I thought about all the resources invested by the Cuban government to make possible the presentation of this free item. What also came to mind were the opening and closing speeches by President Raul Castro before the Sixth Congress of the Cuban Communist Party. In his remarks we were constantly being urged to use of resources rationally and with planning, especially in areas marked by constant price increases in the international market. He also related this to the international financial crisis, one that Cuba, of course, has been unable to escape.
Nevertheless, I continued thinking about the irrationality of this effort. I figured that with these 169,000 copies, 169 different and important books could be printed in editions of 1,000 copies each, which could then be sold to the public – not given away for free.
Other people like me listened to that news report and, with every right and reason in the world, they must have wondered how it could be possible that in our country — given the bleak current economic situation — we could afford the luxury of carrying out this exhausting effort completely beyond the parameters of demand and reason.
Why do they talk about saving in all spheres and yet these publishing campaigns are flaunted about as positive achievements? Should I think that they’re telling us what can’t be done while the reality is that it can? Or is it that some people can expend resources on certain things but other folks can’t? That would mean that it’s ordinary people who can’t spend so that those people on top can spend resources at their whim?
Are these part of the improper handouts that became public last week when reported on Cuban television? And how many more inappropriate giveaways are there that we’re unaware of or will never find out about?
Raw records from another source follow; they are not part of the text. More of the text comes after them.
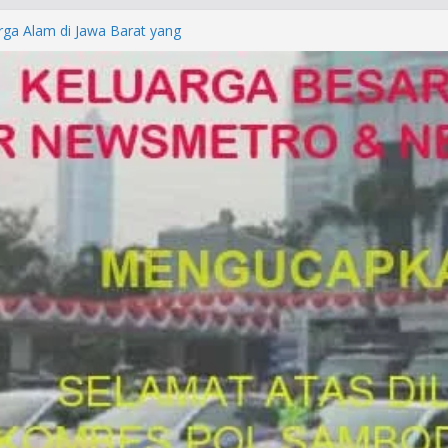
rga Alam di Jawa Barat yang
anegara
P/KUHAP Baru 2026, Tegaskan
Langsung Dipidana
LRESTA DENPASAR DAN
TRESKRIMUM POLDA BALI DIDUGA
orkan ke Mabes Polri
Laporan Palsu, Kapolres
bat PUNGLI SIM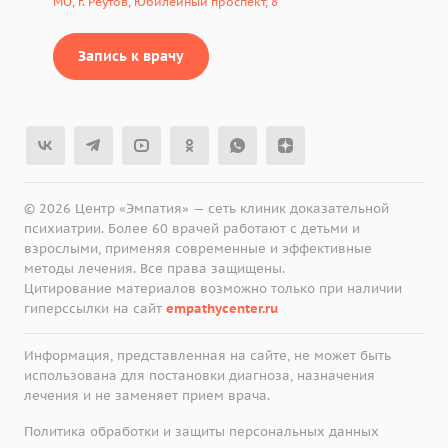
МО, г. Реутов, Юбилейный проспект, 8
Запись к врачу
© 2026 Центр «Эмпатия» — сеть клиник доказательной
психиатрии. Более 60 врачей работают с детьми и
взрослыми, применяя современные и эффективные
методы лечения. Все права защищены.
Цитирование материалов возможно только при наличии
гиперссылки на сайт
empathycenter.ru
Информация, представленная на сайте, не может быть
использована для постановки диагноза, назначения
лечения и не заменяет прием врача.
Политика обработки и защиты персональных данных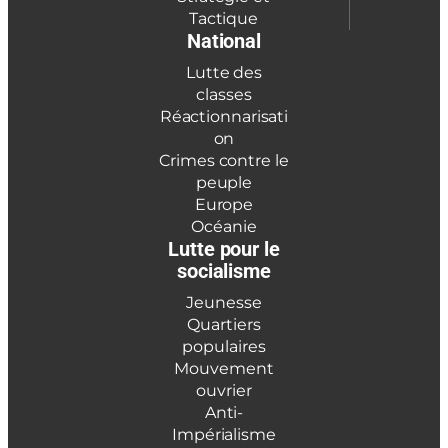
Tactique
National
Lutte des
classes
Réactionnarisati
on
Crimes contre le
peuple
Europe
Océanie
Lutte pour le
socialisme
Jeunesse
Quartiers
populaires
Mouvement
ouvrier
Anti-
Impérialisme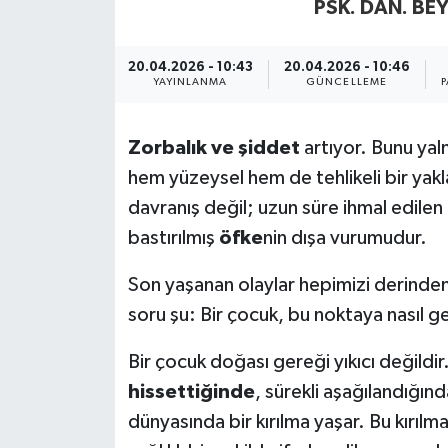
PSK. DAN. B
Yaşam
20.04.2026 - 10:43
20.04.2026 - 10:46
YAYINLANMA
GÜNCELLEME
P
Zorbalık ve şiddet
artıyor. Bunu ya
hem yüzeysel hem de tehlikeli bir yak
davranış değil; uzun süre ihmal edilen
bastırılmış
öfke
nin dışa vurumudur.
Son yaşanan olaylar hepimizi derinden
soru şu: Bir çocuk, bu noktaya nasıl ge
Bir çocuk doğası gereği yıkıcı değildi
hissettiğinde
, sürekli aşağılandığı
dünyasında bir kırılma yaşar. Bu kırı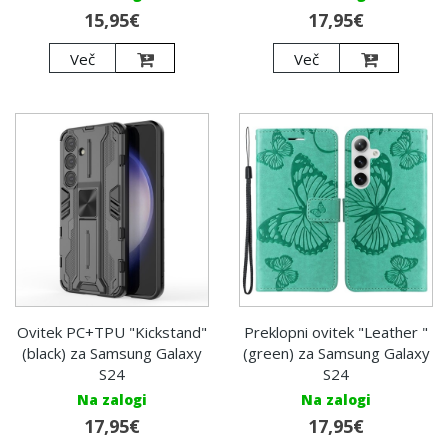
15,95€
17,95€
Več
Več
Ovitek PC+TPU "Kickstand"
Preklopni ovitek "Leather "
(black) za Samsung Galaxy
(green) za Samsung Galaxy
S24
S24
Na zalogi
Na zalogi
17,95€
17,95€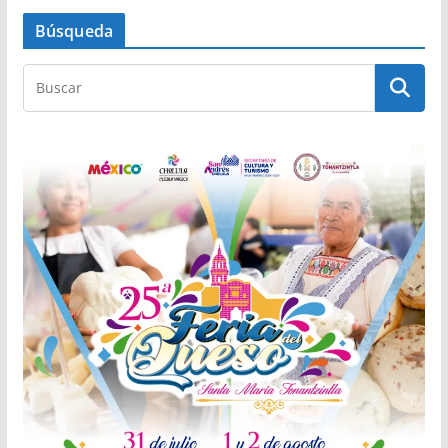
Búsqueda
This is only one example of what is still occurring today and that is so vastly different from what they tell us when they speak of updating Cuba’s economic and social model and discuss the famous “Concept of Revolution.”
I agree that it is a waste of resources. A smaller number should have been printed and made available in public libraries. I don’t agree that they should be sold. The giveaways will probably be read by those who are bored and wouldn’t otherwise seek the book out. It is an important book.